I fixed my problem. I installed the Iomega zip drive with the Iomega
software. When my PC rebooted it showed J drive.Woopee!

It's now another issure: I cannot figure out though, why the letter
assignment boxes for my drives are greyed-out in Settings in
Device Manager. It's a curiosity.
 
D

DeepOne

Richard said:
My removeable zip drive is normally J:. Every so often out-of-the-blue it
becomes D: in "My Computer" and that then causes problems because
all the other drives move up a letter

Get into the system BIOS setup, and tell it that there is nothing
connected where the Zip drive is installed - use NONE or Not Installed
rather than Auto (if there is a Zip-specific setting, you could also
try that). When you get this corrected, you should be able to assign
your Zip drive a letter in Device Manager.
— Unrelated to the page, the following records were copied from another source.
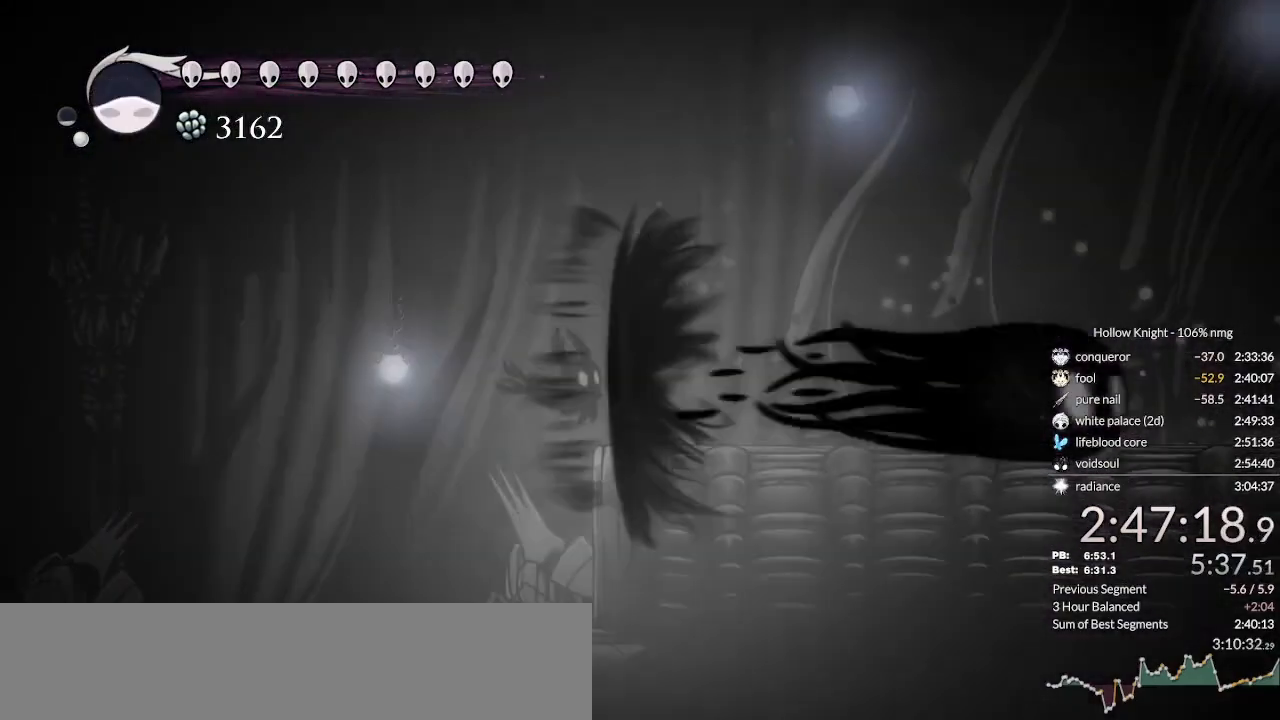
{"keys": ["right"], "events": [[100, "cast", "up"], [266, "dash", "down"], [333, "dash", "up"], [400, "dash", "down"], [500, "dash", "up"]]}
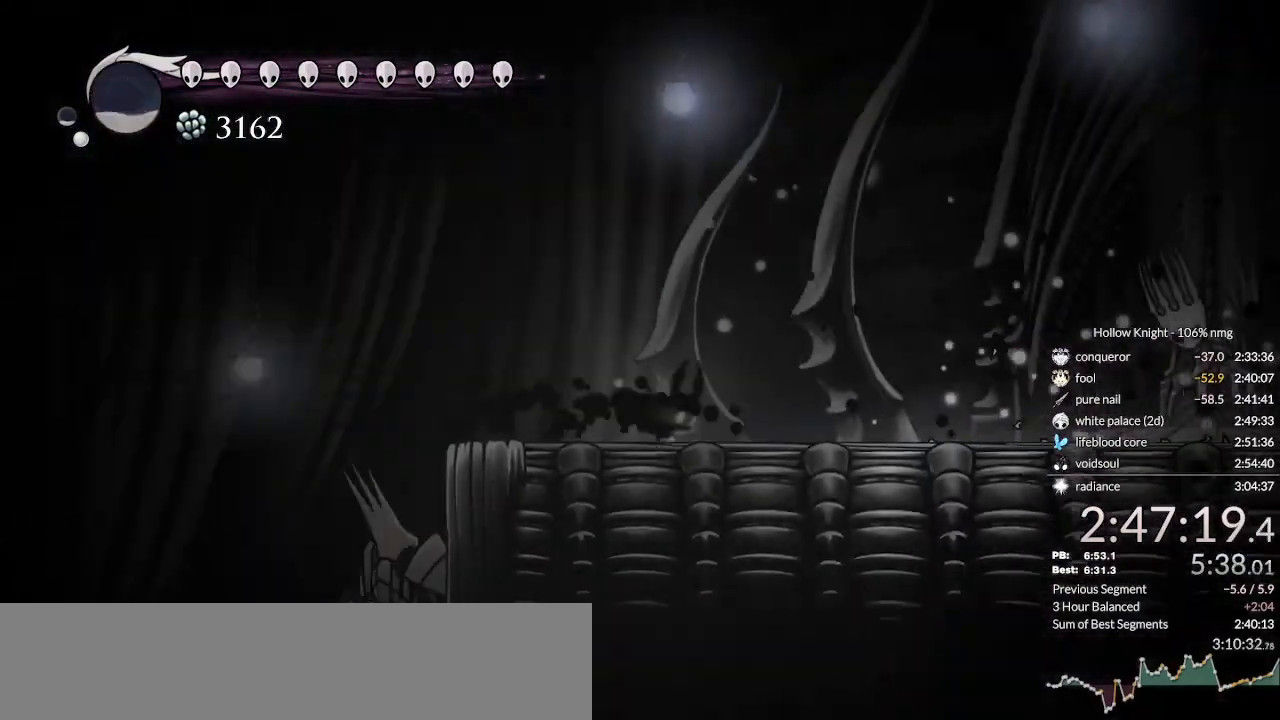
{"keys": ["dash", "right"], "events": [[33, "dash", "down"], [133, "dash", "up"], [200, "dash", "down"], [266, "dash", "up"], [333, "dash", "down"], [433, "dash", "up"], [500, "dash", "down"]]}
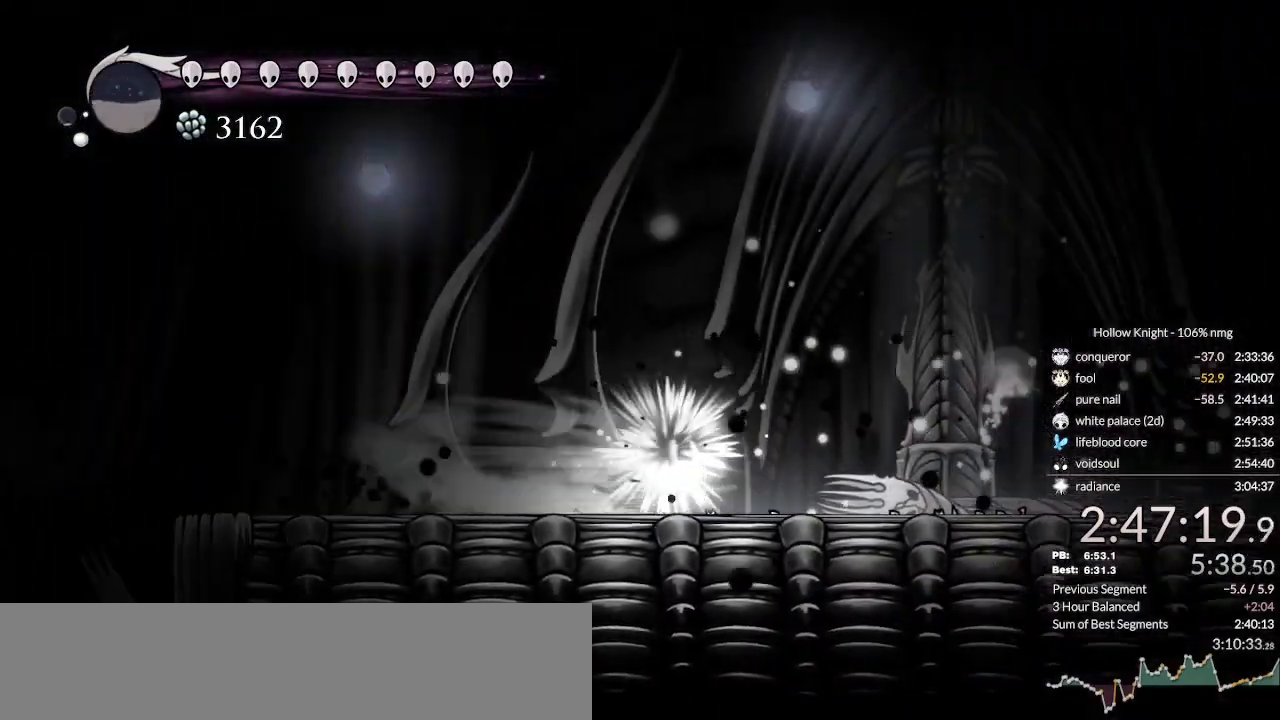
{"keys": ["right"], "events": [[66, "dash", "up"], [366, "dash", "down"], [433, "dash", "up"]]}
I expect the "out-of-the-blue" situations are happening when you boot
with a disk in the Zip drive. If the BIOS is trying to control it as
a fixed hard drive, then it will not assign it a letter if there is no
disk in it (but it will if there is a disk in it).
 
S

Slug

A way around is to assign a fixed drive-letter range to the
drive in the hardware configuration. I used to assign "Z:" to
the zip. You need to mark it as removable disk in
order to be able to do the letter-assigning yourself.

Arno

How do you assign drive letters in XP? I know where the option is in
Win9X but I see no option in the same place under XP.
 
S

Slug

p.s. It's not a problem on XP anyway, I just see the drive letters
change when I plug in my pen drive under WinME.